■事業者ごとに判断分かれる「推奨しておりません」「助かっています」

 実際、配送物の住所欄に補足情報を入力することは、事業者にとって有益なのだろうか。本サイトは、国内運送事業者大手である佐川急便の広報担当者に聞いてみた。

「住所欄に住所以外の情報を記載しても良いのでしょうか?」とたずねると、担当者の回答は「住所欄は住所のみの記載となります」とのこと。やはり、住所欄である以上、番地や建物名・部屋番号などの記入が原則であるようだ。

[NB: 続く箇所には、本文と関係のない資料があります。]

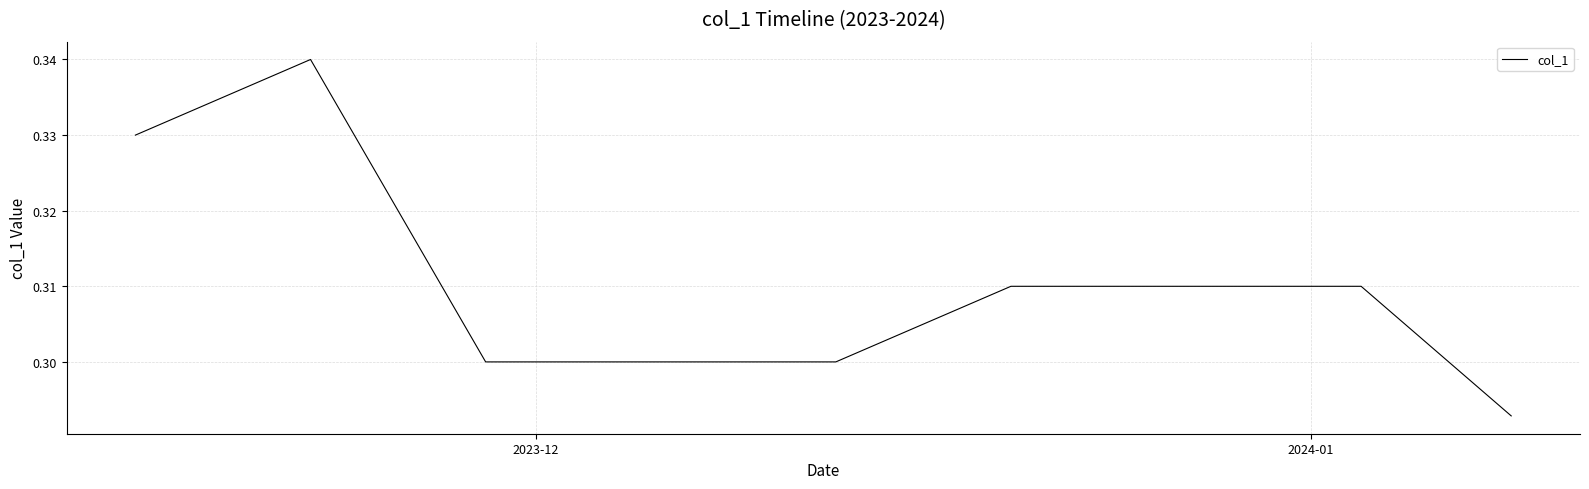

What is the smallest value displayed?

0.3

 今回のX投稿のように、補足情報を住所欄に記載することがドライバーの助けになるのかを尋ねると、これについても

「住所を記載していただく欄となりますので、その他の情報の記載については推奨しておりません」  

 とのことだった。

 確かに、「1Fにコンビニのあるマンション」「自動販売機の隣の家」などと住所欄に記載したところで、急な閉店などがあった場合、かえってドライバーを困惑させるだけになってしまうのだろう。やはり、求められた情報以外は、配送物の住所欄へは記入しないほうが良いのだろうか……。

 その一方で、本サイト記者が取材を進めると佐川急便とは異なる反応を示す別の国内大手運送会社もあった。担当者が話す。

「建物の外観や近隣の特徴など、分かりやすい情報を記載していただくと、ドライバーとしてはお届けしやすくて大変助かっています。ただ、こちらからお願いすることはできないですし、していません。推奨するものでもないと思っています。あくまで“書いてあると助かる”といったレベルです」

 実際に住所欄への補足情報の記入が役立った例があるのだろうか。

「例えば、宛先がまだ建物の立っていない工事現場で、“(配送物を)現場にいるスタッフに手渡してください”という記載があった時は、とても分かりやすくて配達しやすかったです」(前同)

 事業者ごとに判断が異なる配送物の住所欄への記入方法。何より大事なのは、住所を漏れなく正確に記載することと、物流業界を支えるドライバーへの感謝の気持ちだろう。